I have received a lot of correspondence on this file, both raising concerns and expressing support. The overwhelming response is “we need to do something about homelessness”. Some would like us to do it somewhere else other than here (though the notion of “where” is somewhat fuzzy), some would like us to do it in a different way, but very few are telling us to do nothing. Though most unhoused people in New West – those who will be prioritized for housing at the Tiny Homes Village – do not have active addictions to illegal drugs, some of them might. Just as some of the people in the apartment building where you live, perhaps in your very home, may have addictions. Telling a person that they cannot have a safe place to sleep because they have an addiction – be that to alcohol or cigarettes or opioids – is not a solution, it is exacerbating the problem. A safe place to live while they work though their addictions, their trauma, their mental health challenge, and find support to deal with those issues is not only the right thing to do morally, it is the proven path to a healthier community.

I find it a bit ironic that much of the correspondence from outside of New Westminster is concentrating on the need for drug-free housing options, suggesting the City should instead support drug-free / sober living and the recovery community. These folks are apparently unaware New Westminster is considered a national leader by the recovery community, and does more than most cities in Canada to support the recovery community in words and action, including having more sober living beds per capita than any other City in the Lower Mainland.
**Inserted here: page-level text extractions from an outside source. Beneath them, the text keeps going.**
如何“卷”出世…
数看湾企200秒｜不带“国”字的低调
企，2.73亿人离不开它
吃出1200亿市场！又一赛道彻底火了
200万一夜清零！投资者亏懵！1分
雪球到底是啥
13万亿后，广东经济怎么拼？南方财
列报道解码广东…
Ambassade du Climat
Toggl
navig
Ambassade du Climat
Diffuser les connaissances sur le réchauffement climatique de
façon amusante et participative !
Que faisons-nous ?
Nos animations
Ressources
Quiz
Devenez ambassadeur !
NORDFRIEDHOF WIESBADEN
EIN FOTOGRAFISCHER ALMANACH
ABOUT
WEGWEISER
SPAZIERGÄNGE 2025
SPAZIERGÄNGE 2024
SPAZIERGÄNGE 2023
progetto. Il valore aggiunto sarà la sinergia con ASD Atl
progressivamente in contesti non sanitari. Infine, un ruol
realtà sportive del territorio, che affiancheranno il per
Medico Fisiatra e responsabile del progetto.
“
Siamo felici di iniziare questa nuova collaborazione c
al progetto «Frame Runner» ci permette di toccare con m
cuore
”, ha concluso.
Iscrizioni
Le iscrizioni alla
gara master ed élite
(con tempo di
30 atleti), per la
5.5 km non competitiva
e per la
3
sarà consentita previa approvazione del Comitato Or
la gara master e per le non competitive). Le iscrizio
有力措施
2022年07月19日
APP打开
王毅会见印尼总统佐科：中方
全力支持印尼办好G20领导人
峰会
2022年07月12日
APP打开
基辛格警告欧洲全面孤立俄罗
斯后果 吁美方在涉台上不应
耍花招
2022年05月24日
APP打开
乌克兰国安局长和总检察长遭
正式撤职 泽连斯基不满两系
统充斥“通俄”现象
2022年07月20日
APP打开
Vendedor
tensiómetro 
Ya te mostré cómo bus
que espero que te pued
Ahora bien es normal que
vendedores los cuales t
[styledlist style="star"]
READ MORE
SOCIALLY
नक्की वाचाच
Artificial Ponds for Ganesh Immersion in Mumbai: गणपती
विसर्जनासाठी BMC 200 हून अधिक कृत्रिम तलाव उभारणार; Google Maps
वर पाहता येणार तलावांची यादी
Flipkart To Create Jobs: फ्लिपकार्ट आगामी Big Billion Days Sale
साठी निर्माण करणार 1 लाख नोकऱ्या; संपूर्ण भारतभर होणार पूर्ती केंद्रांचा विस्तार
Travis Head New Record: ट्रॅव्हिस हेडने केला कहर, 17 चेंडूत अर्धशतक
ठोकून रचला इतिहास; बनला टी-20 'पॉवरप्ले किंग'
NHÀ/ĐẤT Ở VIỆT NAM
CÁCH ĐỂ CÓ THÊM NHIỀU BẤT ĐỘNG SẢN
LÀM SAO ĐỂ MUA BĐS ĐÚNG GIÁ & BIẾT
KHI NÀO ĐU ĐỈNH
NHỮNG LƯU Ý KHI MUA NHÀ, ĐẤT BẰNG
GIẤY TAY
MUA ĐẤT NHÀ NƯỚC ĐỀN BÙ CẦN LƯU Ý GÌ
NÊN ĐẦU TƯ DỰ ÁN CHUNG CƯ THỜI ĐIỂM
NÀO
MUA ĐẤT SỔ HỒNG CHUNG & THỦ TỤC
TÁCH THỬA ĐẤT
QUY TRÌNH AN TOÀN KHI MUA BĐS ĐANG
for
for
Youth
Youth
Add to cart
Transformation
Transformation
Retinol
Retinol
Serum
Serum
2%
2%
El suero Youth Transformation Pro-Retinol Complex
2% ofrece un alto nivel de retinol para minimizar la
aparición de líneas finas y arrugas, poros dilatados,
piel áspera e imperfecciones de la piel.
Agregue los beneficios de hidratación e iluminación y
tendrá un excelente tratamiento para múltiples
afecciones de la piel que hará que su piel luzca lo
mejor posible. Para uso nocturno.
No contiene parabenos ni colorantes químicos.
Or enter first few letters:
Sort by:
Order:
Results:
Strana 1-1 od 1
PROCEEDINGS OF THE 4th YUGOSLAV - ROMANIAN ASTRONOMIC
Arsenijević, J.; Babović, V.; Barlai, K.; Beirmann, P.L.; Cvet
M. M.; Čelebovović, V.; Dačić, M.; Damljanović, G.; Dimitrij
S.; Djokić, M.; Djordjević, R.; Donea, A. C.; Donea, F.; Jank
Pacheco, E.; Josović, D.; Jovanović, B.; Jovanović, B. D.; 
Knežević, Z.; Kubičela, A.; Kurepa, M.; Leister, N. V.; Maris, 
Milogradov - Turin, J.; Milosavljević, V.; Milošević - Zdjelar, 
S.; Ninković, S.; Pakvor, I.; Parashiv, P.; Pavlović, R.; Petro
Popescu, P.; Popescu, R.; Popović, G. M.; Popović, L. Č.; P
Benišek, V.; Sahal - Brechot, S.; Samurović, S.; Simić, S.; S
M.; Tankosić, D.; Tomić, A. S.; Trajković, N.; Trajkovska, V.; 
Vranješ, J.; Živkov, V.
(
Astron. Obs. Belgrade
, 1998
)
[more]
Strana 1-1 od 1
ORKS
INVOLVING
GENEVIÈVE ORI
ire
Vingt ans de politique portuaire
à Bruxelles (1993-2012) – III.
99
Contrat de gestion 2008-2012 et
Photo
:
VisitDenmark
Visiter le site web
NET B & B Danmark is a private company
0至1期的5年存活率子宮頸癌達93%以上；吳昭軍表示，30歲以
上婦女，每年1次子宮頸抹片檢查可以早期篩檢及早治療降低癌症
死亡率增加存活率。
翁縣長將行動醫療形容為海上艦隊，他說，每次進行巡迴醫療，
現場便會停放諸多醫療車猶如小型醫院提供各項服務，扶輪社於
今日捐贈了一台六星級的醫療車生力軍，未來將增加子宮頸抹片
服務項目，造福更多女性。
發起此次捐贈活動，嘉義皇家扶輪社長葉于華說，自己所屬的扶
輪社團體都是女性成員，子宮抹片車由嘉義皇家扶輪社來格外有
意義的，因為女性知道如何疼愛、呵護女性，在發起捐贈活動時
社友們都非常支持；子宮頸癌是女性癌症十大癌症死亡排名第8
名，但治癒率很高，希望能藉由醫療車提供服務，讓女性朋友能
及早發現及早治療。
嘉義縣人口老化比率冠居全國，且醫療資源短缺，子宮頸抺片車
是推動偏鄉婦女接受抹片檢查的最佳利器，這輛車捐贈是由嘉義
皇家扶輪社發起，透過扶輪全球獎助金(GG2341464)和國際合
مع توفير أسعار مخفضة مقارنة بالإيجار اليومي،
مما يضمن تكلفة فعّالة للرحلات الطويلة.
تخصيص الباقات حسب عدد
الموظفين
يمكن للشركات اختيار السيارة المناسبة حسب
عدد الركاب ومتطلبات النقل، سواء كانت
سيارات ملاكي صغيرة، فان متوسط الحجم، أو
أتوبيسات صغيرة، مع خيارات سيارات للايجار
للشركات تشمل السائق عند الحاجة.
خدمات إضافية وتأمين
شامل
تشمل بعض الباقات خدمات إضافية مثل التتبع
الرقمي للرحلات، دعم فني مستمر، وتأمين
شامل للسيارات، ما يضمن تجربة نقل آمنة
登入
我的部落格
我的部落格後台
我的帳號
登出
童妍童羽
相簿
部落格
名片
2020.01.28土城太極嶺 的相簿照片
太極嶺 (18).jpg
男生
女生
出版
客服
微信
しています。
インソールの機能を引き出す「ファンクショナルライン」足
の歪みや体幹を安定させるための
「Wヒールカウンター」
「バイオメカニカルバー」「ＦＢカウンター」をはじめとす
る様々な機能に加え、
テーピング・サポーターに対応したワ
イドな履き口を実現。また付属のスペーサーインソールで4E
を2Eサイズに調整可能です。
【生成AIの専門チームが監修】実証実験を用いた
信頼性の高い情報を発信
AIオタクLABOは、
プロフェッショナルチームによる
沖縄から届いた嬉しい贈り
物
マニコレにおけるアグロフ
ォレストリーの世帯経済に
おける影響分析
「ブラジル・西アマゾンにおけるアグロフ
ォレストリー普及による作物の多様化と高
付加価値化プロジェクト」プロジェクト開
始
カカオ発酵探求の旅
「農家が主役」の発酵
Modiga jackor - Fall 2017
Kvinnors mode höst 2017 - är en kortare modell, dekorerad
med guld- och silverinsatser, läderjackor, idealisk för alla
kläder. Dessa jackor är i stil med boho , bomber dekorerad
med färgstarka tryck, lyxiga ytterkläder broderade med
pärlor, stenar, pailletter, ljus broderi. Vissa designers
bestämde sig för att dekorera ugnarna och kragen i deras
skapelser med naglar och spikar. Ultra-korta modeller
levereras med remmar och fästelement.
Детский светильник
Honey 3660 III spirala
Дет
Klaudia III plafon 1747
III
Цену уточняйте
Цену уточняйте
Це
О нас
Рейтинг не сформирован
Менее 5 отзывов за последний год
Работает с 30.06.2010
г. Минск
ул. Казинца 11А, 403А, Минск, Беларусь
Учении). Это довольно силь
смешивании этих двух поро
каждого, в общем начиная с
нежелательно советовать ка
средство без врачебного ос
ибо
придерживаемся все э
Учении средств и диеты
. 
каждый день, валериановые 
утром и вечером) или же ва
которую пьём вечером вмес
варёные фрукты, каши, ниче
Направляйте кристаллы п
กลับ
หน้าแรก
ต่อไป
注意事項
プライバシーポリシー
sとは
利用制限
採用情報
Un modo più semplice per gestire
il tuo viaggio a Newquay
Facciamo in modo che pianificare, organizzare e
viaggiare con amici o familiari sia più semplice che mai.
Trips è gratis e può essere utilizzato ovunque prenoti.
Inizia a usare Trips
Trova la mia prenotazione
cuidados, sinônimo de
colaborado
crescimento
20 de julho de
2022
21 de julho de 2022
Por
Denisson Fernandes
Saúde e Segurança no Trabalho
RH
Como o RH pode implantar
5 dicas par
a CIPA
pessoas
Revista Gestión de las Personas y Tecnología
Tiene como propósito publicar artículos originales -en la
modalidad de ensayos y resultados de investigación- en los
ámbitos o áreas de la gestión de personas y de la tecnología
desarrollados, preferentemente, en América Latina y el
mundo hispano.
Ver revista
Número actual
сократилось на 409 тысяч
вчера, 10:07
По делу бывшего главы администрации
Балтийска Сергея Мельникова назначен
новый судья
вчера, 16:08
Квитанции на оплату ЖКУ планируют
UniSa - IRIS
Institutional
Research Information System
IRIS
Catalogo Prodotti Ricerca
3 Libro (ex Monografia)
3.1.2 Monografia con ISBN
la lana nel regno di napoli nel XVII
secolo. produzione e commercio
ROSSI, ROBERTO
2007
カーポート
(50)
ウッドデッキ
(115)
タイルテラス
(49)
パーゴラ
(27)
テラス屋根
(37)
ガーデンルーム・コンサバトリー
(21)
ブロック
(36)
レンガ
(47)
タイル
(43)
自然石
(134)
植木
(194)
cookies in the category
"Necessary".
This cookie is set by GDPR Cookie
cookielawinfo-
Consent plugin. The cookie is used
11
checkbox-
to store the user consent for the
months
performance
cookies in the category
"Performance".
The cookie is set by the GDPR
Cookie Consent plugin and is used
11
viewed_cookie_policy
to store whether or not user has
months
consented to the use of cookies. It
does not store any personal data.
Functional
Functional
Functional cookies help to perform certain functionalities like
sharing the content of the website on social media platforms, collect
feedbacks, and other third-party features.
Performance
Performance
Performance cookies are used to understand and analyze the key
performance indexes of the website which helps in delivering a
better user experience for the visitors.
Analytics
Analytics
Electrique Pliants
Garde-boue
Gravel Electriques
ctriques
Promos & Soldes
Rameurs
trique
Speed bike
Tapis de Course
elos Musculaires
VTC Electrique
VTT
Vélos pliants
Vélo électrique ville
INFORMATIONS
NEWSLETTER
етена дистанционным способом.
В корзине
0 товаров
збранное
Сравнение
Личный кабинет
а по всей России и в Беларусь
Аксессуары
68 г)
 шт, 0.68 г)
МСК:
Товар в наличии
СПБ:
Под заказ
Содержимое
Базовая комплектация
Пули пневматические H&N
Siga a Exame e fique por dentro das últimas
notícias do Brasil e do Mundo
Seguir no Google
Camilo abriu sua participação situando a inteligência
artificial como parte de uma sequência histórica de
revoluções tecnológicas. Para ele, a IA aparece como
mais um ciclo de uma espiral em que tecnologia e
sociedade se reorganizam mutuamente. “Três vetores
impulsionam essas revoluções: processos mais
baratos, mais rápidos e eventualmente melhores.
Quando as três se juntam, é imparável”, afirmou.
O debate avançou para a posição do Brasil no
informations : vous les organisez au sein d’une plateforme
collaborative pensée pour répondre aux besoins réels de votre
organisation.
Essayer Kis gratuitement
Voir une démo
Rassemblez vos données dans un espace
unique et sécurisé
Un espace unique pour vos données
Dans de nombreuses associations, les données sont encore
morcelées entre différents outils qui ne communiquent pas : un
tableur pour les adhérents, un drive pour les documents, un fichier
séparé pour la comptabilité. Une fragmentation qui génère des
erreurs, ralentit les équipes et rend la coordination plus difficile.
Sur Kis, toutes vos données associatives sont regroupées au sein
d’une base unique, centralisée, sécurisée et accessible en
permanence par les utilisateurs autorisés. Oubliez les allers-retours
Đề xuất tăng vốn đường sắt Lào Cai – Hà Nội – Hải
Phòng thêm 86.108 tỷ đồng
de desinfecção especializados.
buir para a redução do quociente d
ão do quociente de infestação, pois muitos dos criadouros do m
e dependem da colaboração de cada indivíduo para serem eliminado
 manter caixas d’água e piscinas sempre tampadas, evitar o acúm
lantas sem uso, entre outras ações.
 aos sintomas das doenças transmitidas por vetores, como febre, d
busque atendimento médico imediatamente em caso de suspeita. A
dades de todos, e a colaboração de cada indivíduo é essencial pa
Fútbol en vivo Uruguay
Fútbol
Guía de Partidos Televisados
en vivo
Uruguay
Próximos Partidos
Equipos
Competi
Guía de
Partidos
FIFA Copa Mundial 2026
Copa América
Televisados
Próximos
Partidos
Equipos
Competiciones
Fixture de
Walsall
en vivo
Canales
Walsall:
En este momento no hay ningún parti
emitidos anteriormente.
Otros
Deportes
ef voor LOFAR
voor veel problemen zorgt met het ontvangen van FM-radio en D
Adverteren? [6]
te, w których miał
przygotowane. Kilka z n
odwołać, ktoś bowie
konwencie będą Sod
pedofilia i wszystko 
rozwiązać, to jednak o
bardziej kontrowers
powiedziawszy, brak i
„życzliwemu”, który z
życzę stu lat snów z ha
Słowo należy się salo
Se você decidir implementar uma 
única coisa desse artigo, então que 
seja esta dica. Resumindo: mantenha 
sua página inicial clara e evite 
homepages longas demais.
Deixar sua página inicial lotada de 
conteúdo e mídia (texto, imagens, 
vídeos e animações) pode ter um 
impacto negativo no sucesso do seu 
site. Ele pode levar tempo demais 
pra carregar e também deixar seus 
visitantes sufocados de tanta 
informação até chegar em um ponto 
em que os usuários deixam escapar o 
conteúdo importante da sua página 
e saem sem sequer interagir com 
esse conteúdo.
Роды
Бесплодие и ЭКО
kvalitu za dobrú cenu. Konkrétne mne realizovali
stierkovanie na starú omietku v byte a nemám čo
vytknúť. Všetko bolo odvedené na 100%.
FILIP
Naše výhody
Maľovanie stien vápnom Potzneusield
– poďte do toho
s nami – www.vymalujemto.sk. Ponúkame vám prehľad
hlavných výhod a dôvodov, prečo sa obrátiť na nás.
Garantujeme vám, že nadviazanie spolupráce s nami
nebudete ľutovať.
There is nothing in the Tiny Homes Village that takes way from those efforts, or directs funds from those efforts. The simple reality is that we need every resource we can get our hands on to address homelessness – which is a very different set of tools than needed to address addiction, because they are not interchangeable crises. There is definitely some overlap between them, and where they overlap we need a range of tools because people in addiction are not a monoculture. We need complex care beds for some, we need detox and recovery for some, we need stability and access to counselling for some, we need medication for some, and for most we probably need some combination of those things.

The Tiny Homes Village is a work in progress. As a City, we have engaged with the railways and industrial neighbours, and are connecting them with BC Housing to determine what measures can be put into the Operations Plan to manage existing security and safety issues around their operations, and to assure the transitional housing reduces these concerns. I say existing, because there is already a history of informal encampments near this site that have been challenging for the Province and City to respond to, and this project provides us an opportunity to bring new and different tools to that challenge.

We are also looking forward to the results of the BC Housing engagement process, and the City will be using that information to inform not just the Operations Plan, but the Neighbourhood Inclusion process we are setting up with BC Housing to provide proactive management of issues around the village once it is set up in the fall. We are taking guidance from other jurisdictions where this model has been successful in similar settings, and learning from the example of others where there were issues that needed addressing. And the conversation with the community continues.